Thierry Ahouanvoedo, chef du Service des analyses et de la production fiduciaire de la BCEAO
Reproduction et publicité soumises à autorisation
Premier point souligné devant la presse : la reproduction, totale ou partielle, d'un billet ou d'un autre signe monétaire, quel que soit le procédé employé, suppose une autorisation préalable de la BCEAO. La règle vaut aussi pour les rédactions, les éditeurs et toute personne souhaitant publier l'image d'une coupure. Illustrer un article avec un billet de 2 000, 5 000 ou 10 000 francs CFA, en particulier dans un format proche de l'original, n'est donc pas un simple choix graphique, rapporte Lefaso.net.
L'exposition, la distribution, l'importation ou l'exportation de telles reproductions, y compris par voie de journaux, de livres ou de prospectus, relèvent du même régime d'autorisation. L'usage publicitaire des billets est également encadré. La banque centrale vise notamment certaines activités de change tentées d'utiliser la représentation de coupures pour attirer la clientèle, avec le risque d'entretenir une confusion ou de banaliser l'usage de la monnaie.
Un billet marqué ne revient pas en circulation
L'exemple le plus concret donné par le responsable de la BCEAO concerne l'habitude d'inscrire un numéro de téléphone sur une coupure avant de la remettre à quelqu'un, afin que le bénéficiaire puisse retrouver le donateur. Une fois marqué ou surchargé, le billet ne répond plus aux critères de qualité exigés pour être réémis.

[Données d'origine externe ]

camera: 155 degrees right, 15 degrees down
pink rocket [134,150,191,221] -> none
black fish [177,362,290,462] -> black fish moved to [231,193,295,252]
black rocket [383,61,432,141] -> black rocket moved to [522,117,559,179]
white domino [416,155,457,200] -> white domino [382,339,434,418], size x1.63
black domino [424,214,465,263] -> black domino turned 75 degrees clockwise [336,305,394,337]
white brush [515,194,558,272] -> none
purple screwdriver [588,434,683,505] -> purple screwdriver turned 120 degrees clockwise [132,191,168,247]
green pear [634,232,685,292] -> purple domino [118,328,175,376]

« Lorsque ce billet revient à la Banque centrale, il ne peut plus ressortir »
Thierry Ahouanvoedo
La détérioration, le maculage ou la surcharge volontaire d'un signe monétaire, lorsqu'ils le rendent impropre au paiement, sont passibles de sanctions, dont la nature et le montant n'ont pas été précisés lors du séminaire. Chaque coupure retirée prématurément se traduit par des billets supplémentaires à remplacer et à traiter, donc par des charges accrues pour l'entretien de la circulation fiduciaire. Le pliage répété, la teinture, l'agrafage ou l'écriture accélèrent cette usure. Thierry Ahouanvoedo a cité le cas de caisses métalliques à ouverture étroite utilisées dans des lieux de culte, qui contraignent les fidèles à plier plusieurs fois leurs billets.
Autre pratique dénoncée : le prélèvement d'une commission lors d'échanges entre particuliers. Un détenteur de billets neufs ou de petites coupures peut proposer de les céder contre une somme équivalente tout en réclamant un supplément, au motif que ces billets seraient difficiles à obtenir. L'argument ne tient pas, selon le responsable de la BCEAO, lorsque les coupures ont été retirées normalement auprès d'une banque, sans frais. Transformer un échange en gain indu est également sanctionné.

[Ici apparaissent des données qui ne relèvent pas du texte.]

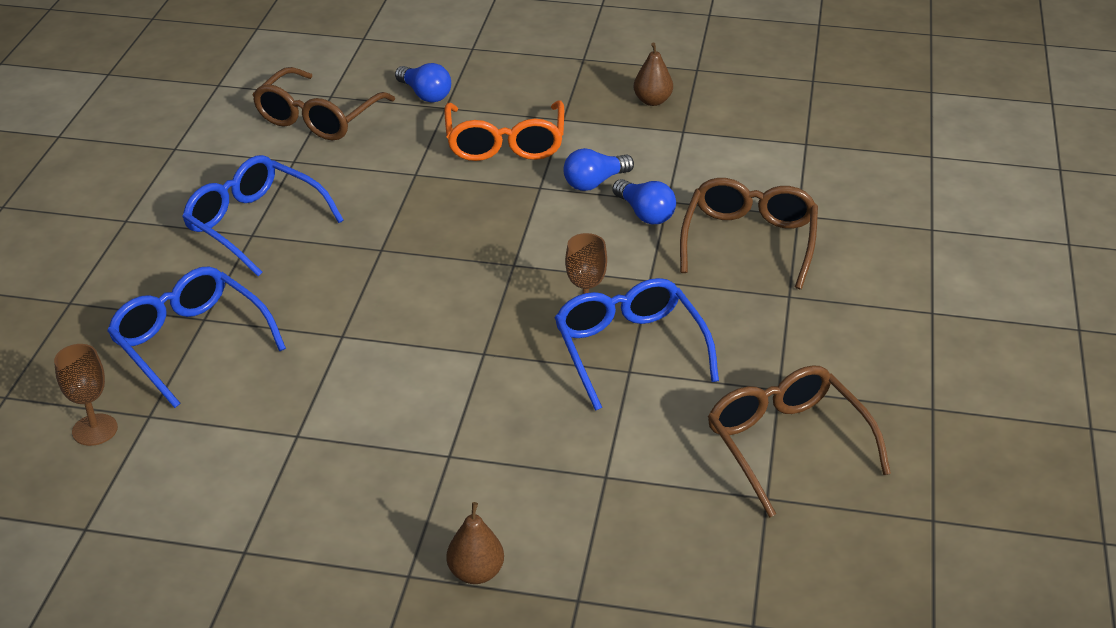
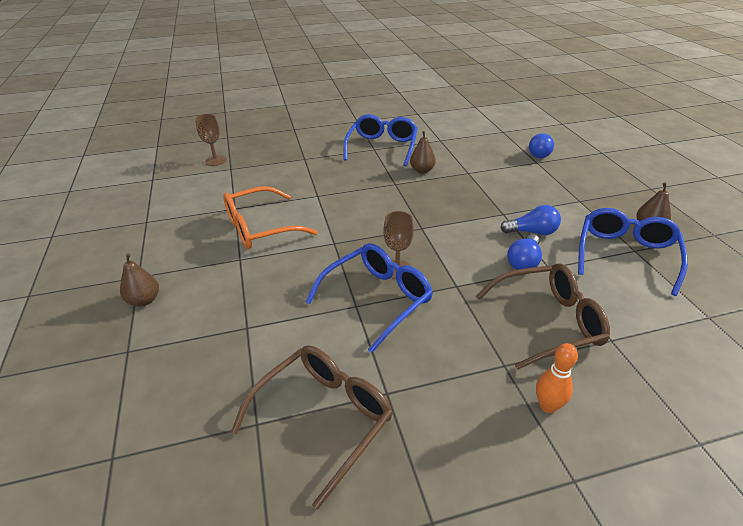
camera: 65 degrees right, 0 degrees up
blue glasses [107,266,286,408] -> blue glasses moved to [578,208,688,296]
brown glasses [253,67,395,141] -> none
orange glasses [444,101,564,161] -> orange glasses moved to [223,186,318,249]
blue light bulb [563,148,634,191] -> blue light bulb turned 150 degrees clockwise [500,205,561,235]
none -> brown pear [410,131,436,174]
none -> orange bowling pin [536,343,578,413]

Les pièces sont aussi concernées. Conserver durablement des pièces de 5 ou 10 francs CFA à domicile ou les détourner en objets décoratifs, par exemple au fond d'un pot de fleurs, paraît sans conséquence au vu de leur faible valeur. Mais lorsque des milliers d'entre elles sortent des échanges, elles se raréfient et compliquent les transactions quotidiennes, a fait valoir l'institution, qui appelle banques, établissements financiers, trésors publics et usagers à partager la responsabilité de la qualité de la monnaie. De son côté, la BCEAO indique conduire depuis 2001 un programme de mécanisation de ses opérations de caisse.